[youtube VKi3310mJAo]
World-famous psychologist Philip Zimbardo of Stanford University gave a lecture on Friday at the Freddy Wood theatre to a packed house of a thousand students. His talk, titled “A Journey from Evil to Heroism,” discussed his research on circumstances that can lead good people to do evil things, but also how ordinary people can perform heroic acts.
Zimbardo began his talk by asking, “How can we begin to understand what makes good people turn evil?” His early research aimed to refute the idea of a fixed line between good and evil within individuals. “I wanted to entertain the possibility that the line is permeable, that it’s not fixed, and that good people can be lured across the line,” he said. “The positive side of it is that people who were bad at one time can be brought back, can be rehabilitated.”
Zimbardo is most well-known for his 1971 Stanford Prison Experiment. He assigned college participants to either the roles of guards or prisoners. The experiment got out of hand, and was shut down after six days after participants began exhibiting violent behaviour and emotional trauma. Zimbardo realized that it wasn’t that the “guards” were inherently bad people, but that the situation they were in caused them to behave in a malicious way. “We knew we only had good apples. We went to great lengths to find the most healthy college students,” he said. “I knew I put them in a bad barrel—the simulated prison environment.”

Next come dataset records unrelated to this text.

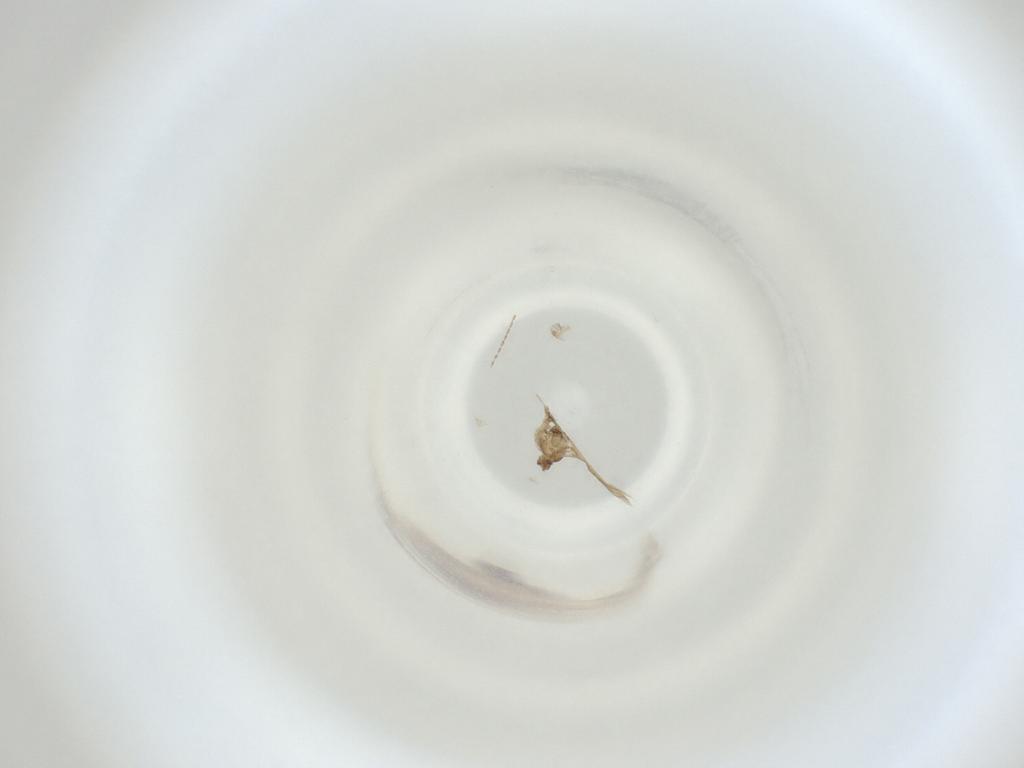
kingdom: Animalia
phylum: Arthropoda
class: Insecta
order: Diptera
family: Cecidomyiidae
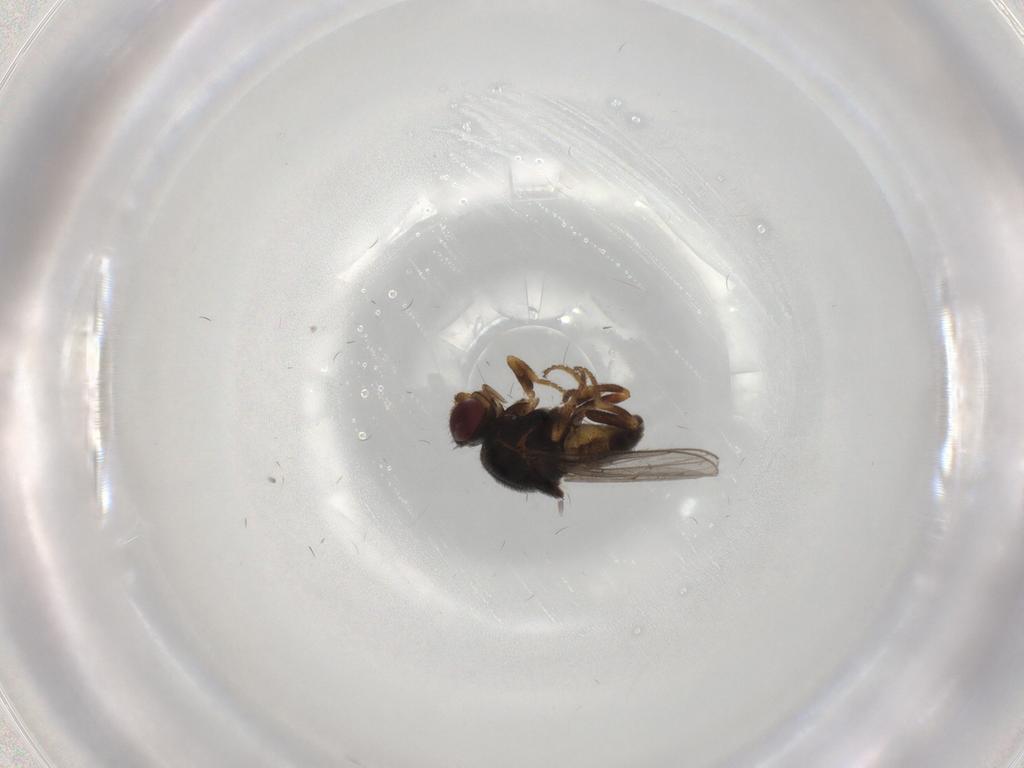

Zimbardo juxtaposed the themes of evil and good, ending his talk by discussing how ordinary people can do extraordinary things. Zimbardo described his efforts in promoting studies on heroism. He discussed his work with the Heroic Imagination Project, non-profit organization that aims to promote heroism through research and education. He showed the audience images of Canadian heroes. The images, which included Laura Secord, Nellie McClung and Romeo Dallaire, conveyed to the audience that these were ordinary people who chose to act at the right moment.
The lecture was part of the Grauer Memorial Lectures program, established in honour of the late A.E. Grauer, former chancellor of UBC.